This was a major breakthrough, given the hostile disputes which have been going on between operators and cities in recent years over approvals processes and site access. The FCC has sought to impose more consistent processes for site and equipment approvals, to make it easier for MNOs to pursue their densification programs, but many municipalities have fought back, defending their right to make their own rules.
While most see the civic benefits of improved mobile broadband, they have pointed to the time and effort required to make and process approvals policies. And with each city having its own rules, there has been no opportunity for telcos to achieve a consistent process, which would reduce cost and time.
If other cities follow San Jose’s lead, MNOs could see their processes streamlined. Despite the cost of the deal, this is still likely to be cheaper, for a dense deployment in a major city, than negotiating and paying for each individual location to be approved. Of course, the business case is relatively easy to make in a city like this, which would be a key business target because of the wealth, heavy usage patterns and enterprise focus of its population. In less commercially attractive locations, the fees might be considerably less – and the tensions remain higher.
But AT&T has got what the MNOs most want – blanket approval for small cell deployments, provided the equipment stays within certain guidelines on size, power and so on. This will also be important for AT&T’s FirstNet and IoT deployments, which will require ubiquitous coverage.

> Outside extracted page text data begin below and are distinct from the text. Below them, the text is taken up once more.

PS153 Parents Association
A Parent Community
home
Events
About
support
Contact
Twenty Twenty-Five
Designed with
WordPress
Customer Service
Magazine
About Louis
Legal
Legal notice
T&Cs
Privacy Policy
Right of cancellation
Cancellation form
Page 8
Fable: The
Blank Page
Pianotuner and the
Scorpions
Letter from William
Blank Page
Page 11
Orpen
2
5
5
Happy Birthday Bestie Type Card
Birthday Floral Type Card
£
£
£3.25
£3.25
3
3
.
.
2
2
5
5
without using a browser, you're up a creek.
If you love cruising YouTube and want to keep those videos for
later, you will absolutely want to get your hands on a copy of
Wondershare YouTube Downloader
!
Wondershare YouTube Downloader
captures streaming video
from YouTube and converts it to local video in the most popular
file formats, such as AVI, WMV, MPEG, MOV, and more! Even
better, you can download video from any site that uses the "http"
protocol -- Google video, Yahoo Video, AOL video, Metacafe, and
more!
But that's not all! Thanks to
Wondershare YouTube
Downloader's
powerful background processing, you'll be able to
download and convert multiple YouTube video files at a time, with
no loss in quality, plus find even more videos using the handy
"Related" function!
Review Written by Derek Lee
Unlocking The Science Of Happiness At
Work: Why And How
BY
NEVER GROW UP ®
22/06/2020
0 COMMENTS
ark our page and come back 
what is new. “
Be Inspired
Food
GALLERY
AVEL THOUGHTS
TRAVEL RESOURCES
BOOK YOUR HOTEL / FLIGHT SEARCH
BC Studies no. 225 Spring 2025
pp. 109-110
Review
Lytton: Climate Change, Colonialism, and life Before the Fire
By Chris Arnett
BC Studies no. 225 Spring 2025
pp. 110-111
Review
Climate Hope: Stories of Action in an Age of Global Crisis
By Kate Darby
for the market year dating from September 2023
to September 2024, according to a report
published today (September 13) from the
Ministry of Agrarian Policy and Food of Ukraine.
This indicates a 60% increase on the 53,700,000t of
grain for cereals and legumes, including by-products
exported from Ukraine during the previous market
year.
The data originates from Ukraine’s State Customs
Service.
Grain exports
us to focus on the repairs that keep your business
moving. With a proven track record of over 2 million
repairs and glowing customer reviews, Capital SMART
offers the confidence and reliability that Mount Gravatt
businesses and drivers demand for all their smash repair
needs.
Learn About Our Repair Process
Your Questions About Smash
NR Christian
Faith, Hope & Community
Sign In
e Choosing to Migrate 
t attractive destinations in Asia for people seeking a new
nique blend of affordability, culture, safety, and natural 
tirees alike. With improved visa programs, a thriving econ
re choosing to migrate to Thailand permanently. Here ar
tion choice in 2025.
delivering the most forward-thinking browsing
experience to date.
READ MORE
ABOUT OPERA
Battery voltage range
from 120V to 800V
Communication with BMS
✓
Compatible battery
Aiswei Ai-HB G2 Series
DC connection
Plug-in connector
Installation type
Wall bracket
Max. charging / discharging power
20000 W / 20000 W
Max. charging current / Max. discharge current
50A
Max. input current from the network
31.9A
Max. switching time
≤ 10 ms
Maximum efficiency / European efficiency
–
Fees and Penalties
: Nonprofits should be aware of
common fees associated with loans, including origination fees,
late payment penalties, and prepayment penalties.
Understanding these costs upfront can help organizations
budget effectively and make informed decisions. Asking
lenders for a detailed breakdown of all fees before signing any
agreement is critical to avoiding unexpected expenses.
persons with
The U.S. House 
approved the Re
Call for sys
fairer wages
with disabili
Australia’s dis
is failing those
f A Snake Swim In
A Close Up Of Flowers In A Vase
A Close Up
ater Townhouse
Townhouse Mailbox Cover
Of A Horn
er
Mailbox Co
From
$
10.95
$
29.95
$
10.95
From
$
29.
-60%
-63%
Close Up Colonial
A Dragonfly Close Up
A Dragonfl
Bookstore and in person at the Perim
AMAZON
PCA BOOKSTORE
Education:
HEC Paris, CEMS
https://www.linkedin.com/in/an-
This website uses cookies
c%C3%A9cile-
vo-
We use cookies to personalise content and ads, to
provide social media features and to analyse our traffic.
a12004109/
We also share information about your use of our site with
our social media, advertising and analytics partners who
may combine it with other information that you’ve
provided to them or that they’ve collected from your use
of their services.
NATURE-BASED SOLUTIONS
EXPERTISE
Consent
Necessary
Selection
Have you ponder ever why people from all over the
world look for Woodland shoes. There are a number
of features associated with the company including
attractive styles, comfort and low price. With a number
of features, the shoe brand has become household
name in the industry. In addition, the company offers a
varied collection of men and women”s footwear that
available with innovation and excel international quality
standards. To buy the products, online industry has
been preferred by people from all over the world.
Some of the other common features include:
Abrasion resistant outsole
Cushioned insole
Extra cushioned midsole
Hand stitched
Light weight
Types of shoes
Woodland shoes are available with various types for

AT&T surely made significant compromises. In the past, it has argued that fees imposed by cities should be capped at $50 a year for access to a section of the public rights-of-way, with an additional $50 a year for specific ROW infrastructure access. Some states have passed legislation that caps pole attachment fees.
San Jose’s city CIO, Shireen Santosham, was keen to present the AT&T deal in the context of digital access for everyone, noting that the city will dedicate fees from pole rentals to digital inclusion efforts. “This model is certainly a pioneering model. I don’t think any other city that I know of has really taken the revenues from these deals and earmarked them in this way specifically to bridge the digital divide,” he said.